_TASK STATEMENT_.
Using the data below, set down every line from the one containing "Web Application Authentication, priority: P0" through the one containing "BLOG-102, priority: Trivial -> Blocker", inclusive and unchanged. Pictures are to be skipped.

_RECORDS TO PROCESS_.
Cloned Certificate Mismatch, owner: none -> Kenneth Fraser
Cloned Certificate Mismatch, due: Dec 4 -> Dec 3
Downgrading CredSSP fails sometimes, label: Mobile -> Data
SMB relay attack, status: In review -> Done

---

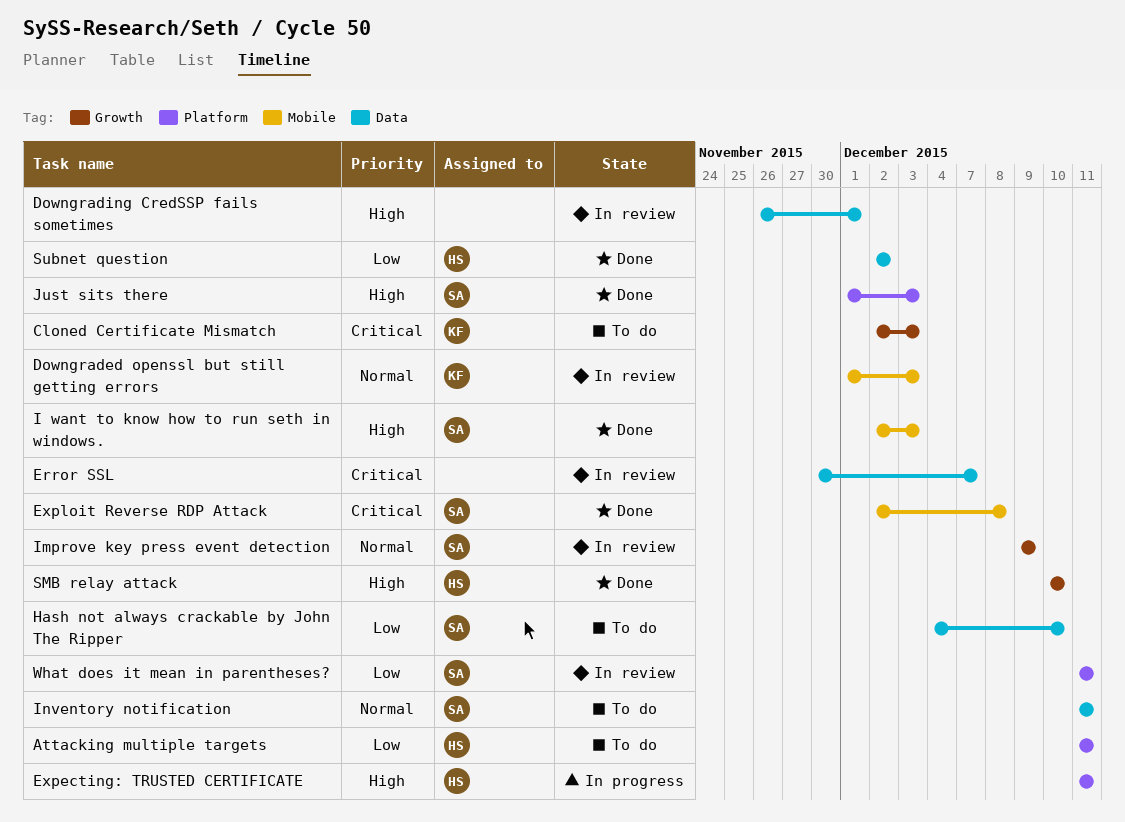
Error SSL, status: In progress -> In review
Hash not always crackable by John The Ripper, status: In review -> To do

---

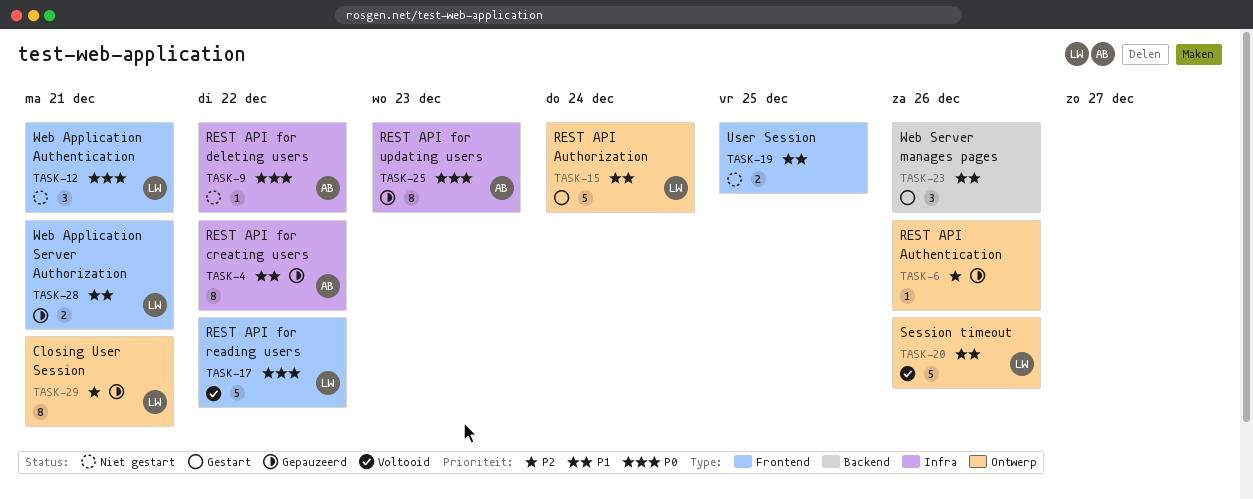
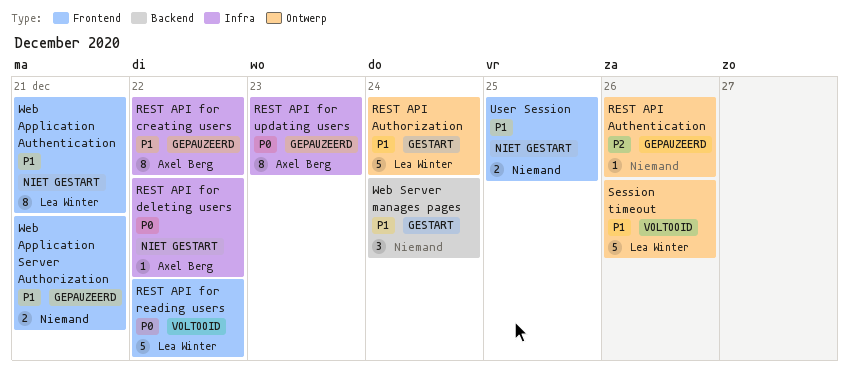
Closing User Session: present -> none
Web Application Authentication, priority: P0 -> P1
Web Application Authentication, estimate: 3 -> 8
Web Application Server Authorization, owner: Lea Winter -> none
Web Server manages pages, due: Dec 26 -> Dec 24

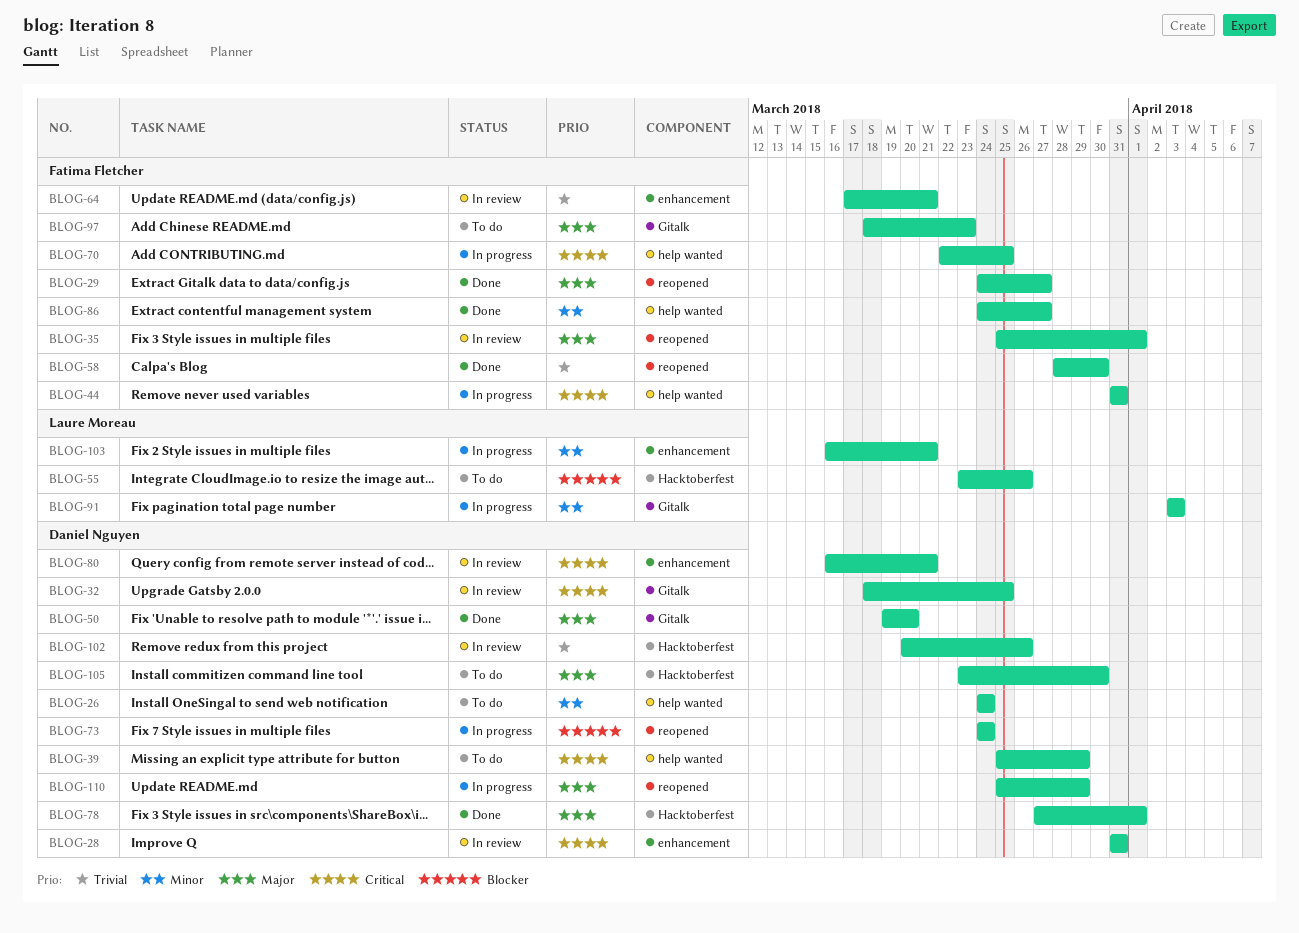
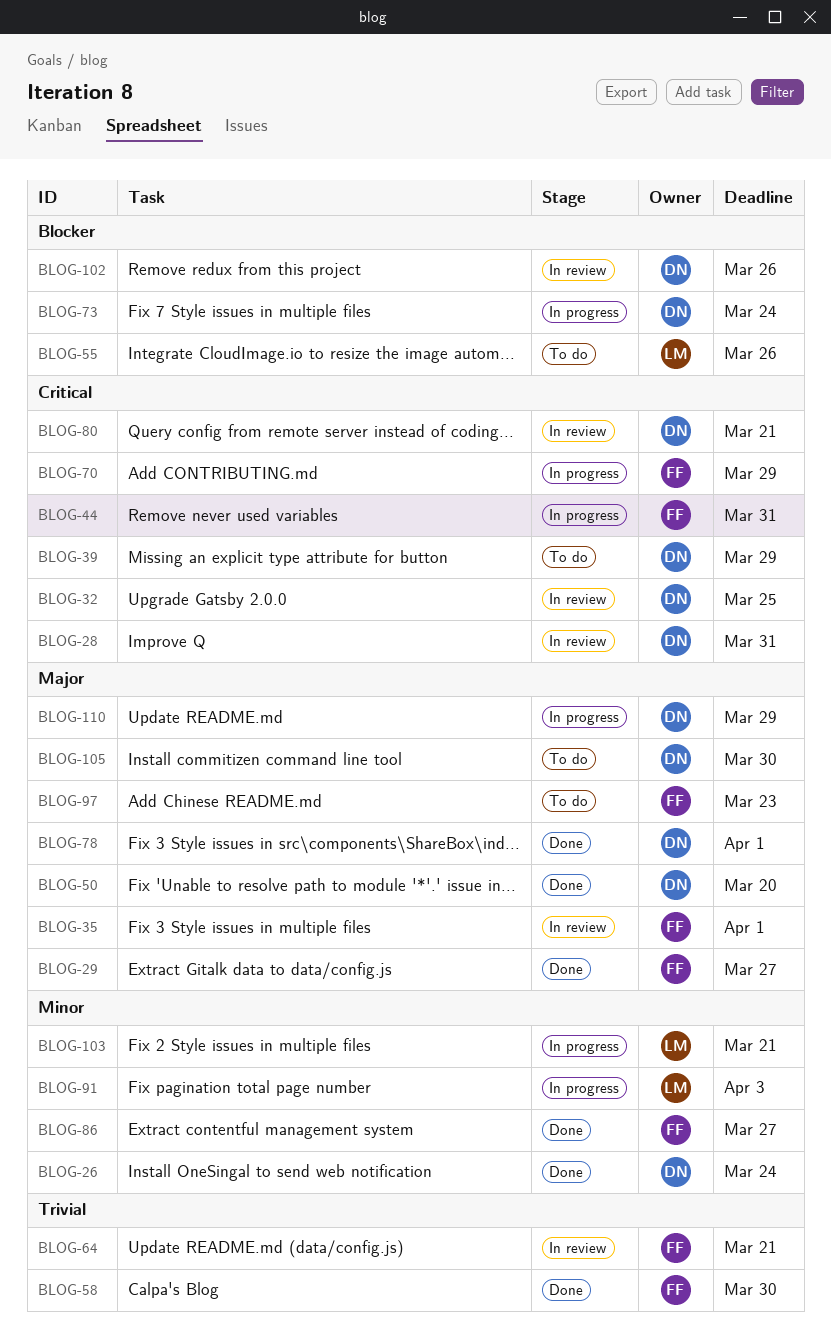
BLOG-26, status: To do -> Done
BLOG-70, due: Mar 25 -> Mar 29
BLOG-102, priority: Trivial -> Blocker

_RESULT OF THIS EXERCISE_.
Web Application Authentication, priority: P0 -> P1
Web Application Authentication, estimate: 3 -> 8
Web Application Server Authorization, owner: Lea Winter -> none
Web Server manages pages, due: Dec 26 -> Dec 24

BLOG-26, status: To do -> Done
BLOG-70, due: Mar 25 -> Mar 29
BLOG-102, priority: Trivial -> Blocker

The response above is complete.